Indian tradition marries German rigour in a new cross cultural furniture collection

(Left, ‘Sancha/Block’ dining chair. Right, ‘Tankan/Stroke’ lounge chair)

Pascal Hien and Nikita Bhate first met at Fabrica – a communications research centre near Treviso in Italy – in 2014. Three years later, the two designers present a collaborative project, dubbed ‘Reclaimed Stories’.

A little background context: Hien is a German practitioner concerned with the interstices of user-oriented industrial and artisanal design; while Bhate is a designer interested in creating functional objects relevant to day-to-day life, based in Pune, India. ‘Reclaimed Stories’ combines these remits in an Indian-inspired, handcrafted furniture collection of three armchairs, a sofa and a table.

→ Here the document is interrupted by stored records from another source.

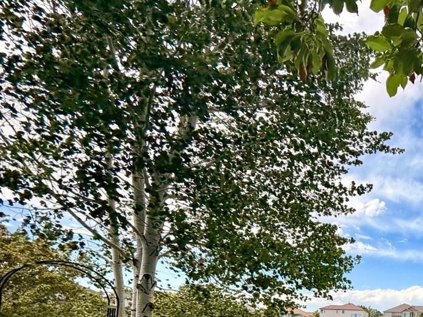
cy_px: 348
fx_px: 391
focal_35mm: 32
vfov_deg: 37.1
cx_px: 466
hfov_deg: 43.7
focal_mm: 2.22
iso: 25
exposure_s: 1/770
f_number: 2.2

It’s all objectively beautiful stuff; as solidly practical as it is visually meticulous, imbued with a refined exotic aesthetic that nods to seminal midcentury European design as much as something more wistfully – and willfully – anachronistic.

Take the ‘Tankan/Stroke’ lounge chair. Its fluid curves, shaped by an Indian blacksmith, recall those of the country’s older, heavyweight outdoor iron furniture. But there’s an explicit dualism afforded by the soft, hand-stitched leather upholstery: ‘a simple and bold form,’ the duo states, ‘that conjugates rudimentary and chic’.

(Ayāma’ (Extend) deck chair)

More evocative still is the ­­retro ‘Āyāma / Extend’ deck chair, made from lathe-turned reclaimed wood and featuring extended arms that can be folded into footrests. The design makes subtle nods to the joinery of traditional Sankheda furniture from Gujarat. The region is similarly referenced in the ‘Sānchā / Block’ dining chair: a simple seat with a granite backrest and a wooden seat featuring a design of almost filigree complexity by blockmakers from the town of Pethapur.

Elsewhere, the ‘Barza / Balcony’ lounge sofa sees a solid teak construction with various seating heights and wide, overhanging arm rests that suggest the canny use of space constraints ubiquitous in everyday Indian life (from ‘balconies of apartments to counter overhangs of the street food stalls’, Bhate and Hien suggest). More elaborate decoration is afforded via the illustrated fabric used to cover the backrest, with Lilliputian depictions of folk stories rendered in natural pigments.

Finally, the ‘Dasta / Handle’ dining table is inspired by traditional cultural eating habits; the slab top of stone marble or glass dotted with holes, into which brass door handles can be inserted to create displays for a diverse selection of cuisines and rituals.

(The ‘Dasta/Handle’ table is inspired by traditional cultural eating habits)

With this collection, Bhate and Hien explain, they sought to explore typical ways of living in India, melding traditional and contemporary design in an ‘expression of the harmonious co-existence in the diverse Indian society’. That philosophy might be lofty, but they have as close as succeeded.